(Updated 1:16 p.m.) State Comptroller Kevin Lembo certified a $219.9 million budget deficit Tuesday. That number is closer to the $266 million shortfall projected by the Office of Fiscal Analysis last week.
Lembo said he agrees with nonpartisan budget analysts that income tax estimates for 2016 have dropped by $200 million.
“I cautioned last month that I was concerned with the potential for further erosion in the consensus revenue forecast,” Lembo said. “Economic data now supports a downward adjustment in that forecast. This projected deficit — now exceeding 1 percent of the state budget (1 percent is $181.6 million) — should prompt renewed collaborative mitigation efforts.”
Lembo said it would be prudent for the governor to convene meetings with legislative leaders now and develop a budget mitigation plan because the longer they wait, the harder it is to find anything meaningful to cut.
However, Gov. Dannel P. Malloy’s budget office said it doesn’t have to submit a deficit mitigation plan to the legislature yet. That’s because of language adopted last year during a special session only allows Lembo’s office to review the numbers it receives from the Office of Policy and Management. Those numbers reflect the $19.9 million deficit Malloy’s budget office projected on Feb. 20, not the $219.9 million deficit reported by Lembo on Tuesday.
House Minority Leader Themis Klarides, R-Derby, said she finds it hard to believe there’s such a large discrepancy between Lembo’s numbers and the governor’s numbers.
“If I were them I would take their shoes off next time they count cause clearly their hands are not enough,” Klarides said. “Somebody has a counting problem.”
She said if the governor’s office truly believes the state still has a $19.9 million deficit then nothing has changed and everything the governor said on opening day “is all a charade to try and make people think he’s now being realistic and tough.”
Senate Minority Leader Len Fasano, R-North Haven, said the state is in a “fiscal mess” and it needs to address its fiscal problems. He said the drop in estimated income tax payments has nothing to do with the stock market. He said he believes residents are leaving the state.
“We have to seriously look at what our state and our families can and cannot afford,” Fasano said. “We can’t just look at the problem before us today either. We have to build a better future for generations to come. We have to budget for generations, not elections.”
House Majority Leader Joe Aresimowicz, D-Berlin, said they are reviewing the numbers from the comptroller, but said he was unable to comment on whether the governor should submit a deficit mitigation plan to the legislature.
Meanwhile, the General Assembly also is grappling with news that next year’s deficit also grew to nearly $900 million, according to nonpartisan legislative analysts. Malloy proposed $570 million in budget cuts, but that now won’t cover the entire deficit. It’s unclear where lawmakers will find the money to plug the hole.

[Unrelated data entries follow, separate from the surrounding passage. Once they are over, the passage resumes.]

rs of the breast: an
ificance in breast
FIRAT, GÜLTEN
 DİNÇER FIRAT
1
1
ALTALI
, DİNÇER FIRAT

According to Lembo, general fund revenue in 2016 is projected to fall $308.5 million short of initial budget projection, the income tax is estimated to be $464.4 million under budget, and the sales tax is projected to be $109.2 million over original budget projections.
A drop in income tax collections is largely driving the state’s revenue problem in both fiscal years.

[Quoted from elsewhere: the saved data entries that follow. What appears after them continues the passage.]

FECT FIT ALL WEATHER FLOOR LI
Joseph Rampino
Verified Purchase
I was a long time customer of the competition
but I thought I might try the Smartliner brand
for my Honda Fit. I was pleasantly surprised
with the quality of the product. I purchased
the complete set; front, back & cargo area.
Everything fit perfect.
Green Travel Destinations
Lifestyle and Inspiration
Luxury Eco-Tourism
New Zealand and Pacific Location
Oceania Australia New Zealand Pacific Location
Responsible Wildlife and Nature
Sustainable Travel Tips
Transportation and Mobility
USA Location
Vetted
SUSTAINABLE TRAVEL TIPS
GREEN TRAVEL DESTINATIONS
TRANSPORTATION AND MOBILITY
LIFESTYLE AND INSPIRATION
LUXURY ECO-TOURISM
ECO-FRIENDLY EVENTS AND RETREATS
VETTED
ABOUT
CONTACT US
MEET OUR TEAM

The payroll withholding portion of the income tax, which contributes more than 60 percent of total collections, continues to show moderate growth. However, the estimated payment portion of the income tax is 4 percent below last fiscal year.
“In nine of the past 11 fiscal years, final payments have moved in the same direction as estimated payments,” Lembo said. “This historical pattern raises serious concerns regarding April final payment receipts.”
Lembo said the stock “market-driven decline in wealth has had a dampening effect on all states that rely on capital-gains driven tax receipts.”
Lembo noted that “the Federal Reserve reported that the stock market decline in the third quarter of 2015 contributed to a $1.2-trillion drop in American household wealth, which was one of the largest losses since the recession. Corporate equities lost $2.3 trillion during the quarter. At this writing, the stock market continues to post negative growth for 2016.”
The governor’s Office of Policy and Management is taking Lembo’s numbers under consideration, but it doesn’t not plan to submit a deficit mitigation plan at this time to the General Assembly.
“The new economic reality requires the state to not spend more than it has — households don’t budget based on what they want to have, but plan based on what they actually have,” Gian-Carl Casa, undersecretary of legislative affairs, said. “State government will need to do the same and OPM is considering options on how to best accomplish that goal.”